Error Handling Examples¶

This guide demonstrates how to implement error handling in your ModalKit applications.

Built-in Error Handling¶

ModalKit provides built-in error handling for common scenarios:

CUDA errors (GPU-related)
General inference errors
Input validation errors
Authentication errors

Example Implementation¶

1. Basic Error Handling¶

from modalkit.inference_pipeline import InferencePipeline
from fastapi import HTTPException

class MyInference(InferencePipeline):
    def predict(self, input_list: list[BaseModel], preprocessed_data: dict) -> dict:
        try:
            # Your prediction logic
            result = self._model.predict(preprocessed_data["processed"])
            return {"prediction": result}
        except Exception as e:
            # Log the error
            self.logger.error(f"Prediction error: {e}", exc_info=True)
            raise HTTPException(status_code=500, detail=str(e))

2. GPU Error Handling¶

ModalKit automatically handles CUDA errors by terminating and restarting the container:

from modal.experimental import stop_fetching_inputs

class MyInference(InferencePipeline):
    def predict(self, input_list: list[BaseModel], preprocessed_data: dict) -> dict:
        try:
            return self._model.predict(preprocessed_data["processed"])
        except RuntimeError as e:
            if "CUDA error" in str(e):
                self.logger.error("CUDA error detected, terminating container")
                stop_fetching_inputs()
            raise HTTPException(status_code=500, detail=str(e))

3. Async Error Handling¶

For asynchronous processing, use the DelayedFailureOutputModel:

from modalkit.iomodel import DelayedFailureOutputModel
from modalkit.task_queue import send_response_queue

class MyAsyncInference(InferencePipeline):
    def process_async(self, wrapped_input_data: MyAsyncInput):
        try:
            result = self.run_inference(wrapped_input_data.message)
            send_response_queue(
                wrapped_input_data.success_queue,
                result.model_dump_json()
            )
        except Exception as e:
            error_response = DelayedFailureOutputModel(
                error=str(e),
                status="error",
                original_message=wrapped_input_data
            )
            send_response_queue(
                wrapped_input_data.failure_queue,
                error_response.model_dump_json()
            )

4. Input Validation¶

Use Pydantic models for input validation:

from pydantic import BaseModel, Field, validator

class MyInput(BaseModel):
    text: str = Field(..., min_length=1, max_length=1000)
    temperature: float = Field(0.7, ge=0.0, le=1.0)

    @validator("text")
    def validate_text(cls, v):
        if not v.strip():
            raise ValueError("Text cannot be empty or whitespace")
        return v

5. Custom Error Types¶

Define custom error types for your application:

class ModelNotReadyError(Exception):
    """Raised when model is not initialized"""
    pass

class InvalidInputError(Exception):
    """Raised for invalid input data"""
    pass

class MyInference(InferencePipeline):
    def predict(self, input_list: list[BaseModel], preprocessed_data: dict) -> dict:
        if not hasattr(self, "_model"):
            raise ModelNotReadyError("Model not initialized")

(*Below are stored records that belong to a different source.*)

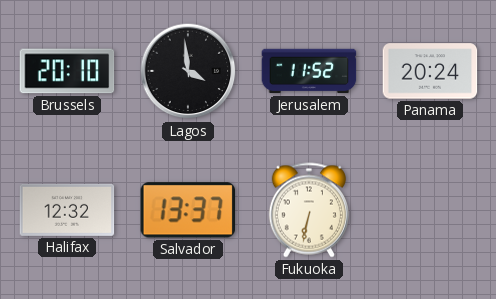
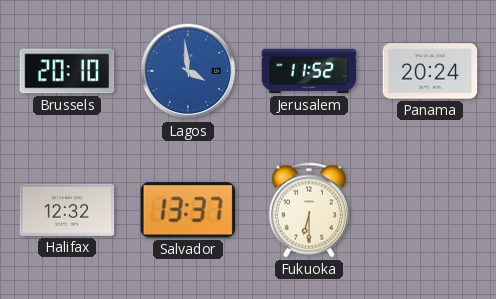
Lagos dial: black -> blue
Fukuoka: 6:32 -> 6:30
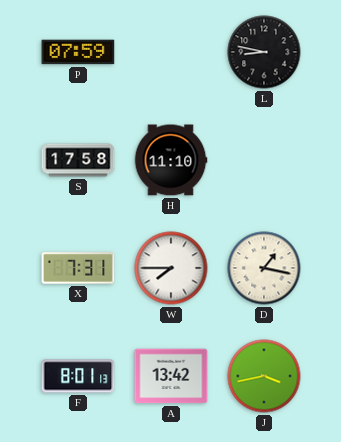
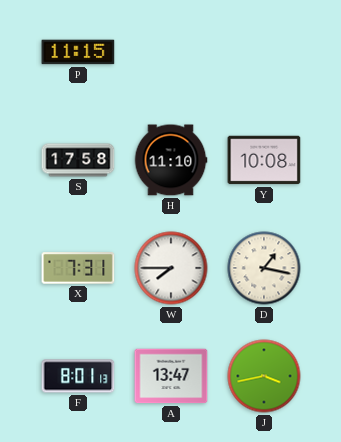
P: 07:59 -> 11:15
L: 8:47 -> none
Y: none -> 10:08
A: 13:42 -> 13:47
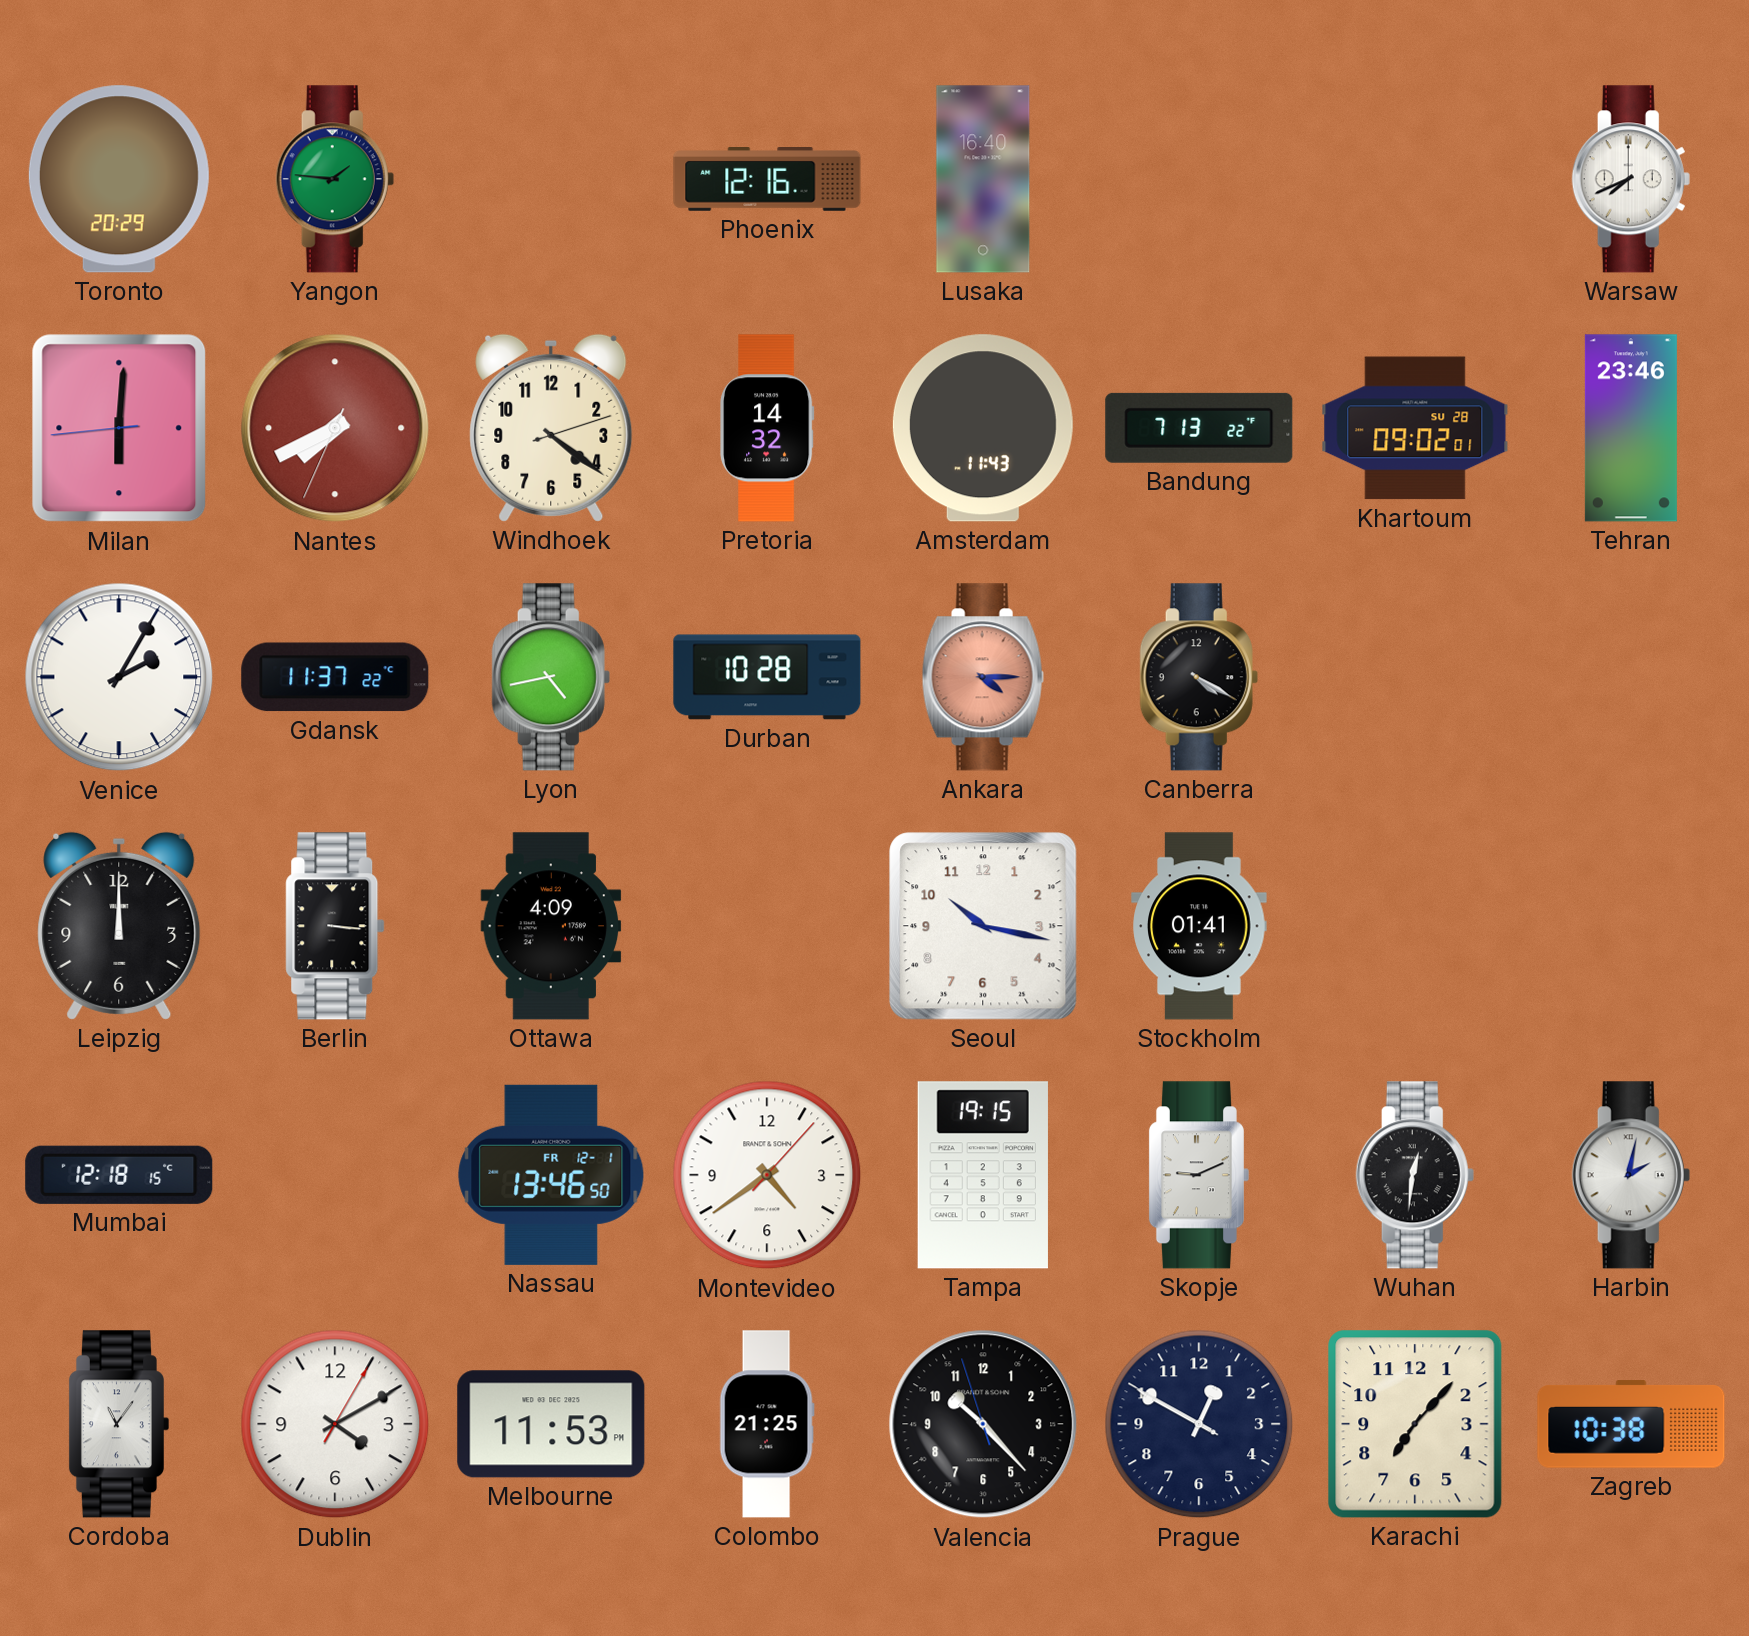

        if not self._validate_input(preprocessed_data):
            raise InvalidInputError("Invalid input format")

        return self._model.predict(preprocessed_data["data"])

Error Response Format¶

Synchronous Errors¶

# HTTP 500 Response
{
    "detail": "Error message",
    "status_code": 500
}

# HTTP 400 Response (Validation Error)
{
    "detail": [
        {
            "loc": ["body", "text"],
            "msg": "Text cannot be empty",
            "type": "value_error"
        }
    ]
}

Asynchronous Errors¶

# Async Error Response
{
    "error": "Error message",
    "status": "error",
    "original_message": {
        "message": {...},
        "success_queue": "success-queue-url",
        "failure_queue": "failure-queue-url"
    }
}

Best Practices¶

Logging

import logging
logger = logging.getLogger(__name__)

class MyInference(InferencePipeline):
    def predict(self, input_list: List[MyInput], preprocessed_data: dict) -> dict:
        try:
            result = self._model.predict(preprocessed_data["processed"])
            logger.info("Prediction successful", extra={
                "batch_size": len(preprocessed_data["processed"]),
                "model_name": self.model_name
            })
            return {"prediction": result}
        except Exception as e:
            logger.error("Prediction failed", exc_info=True, extra={
                "model_name": self.model_name,
                "error_type": type(e).__name__
            })
            raise

Resource Cleanup

class MyInference(InferencePipeline):
    def predict(self, input_list: List[MyInput], preprocessed_data: dict) -> dict:
        try:
            # Acquire resources
            self._acquire_resources()
            return self._model.predict(preprocessed_data["processed"])
        finally:
            # Always clean up
            self._cleanup_resources()

Graceful Degradation

class MyInference(InferencePipeline):
    def predict(self, input_list: List[MyInput], preprocessed_data: dict) -> dict:
        try:
            return self._primary_prediction(preprocessed_data["processed"])
        except ResourceError:
            # Fall back to simpler model
            return self._fallback_prediction(preprocessed_data["processed"])

Error Recovery

class MyInference(InferencePipeline):
    def predict(self, input_list: List[MyInput], preprocessed_data: dict) -> dict:
        for attempt in range(self.max_retries):
            try:
                return self._model.predict(preprocessed_data["processed"])
            except TemporaryError as e:
                if attempt == self.max_retries - 1:
                    raise
                time.sleep(self.retry_delay)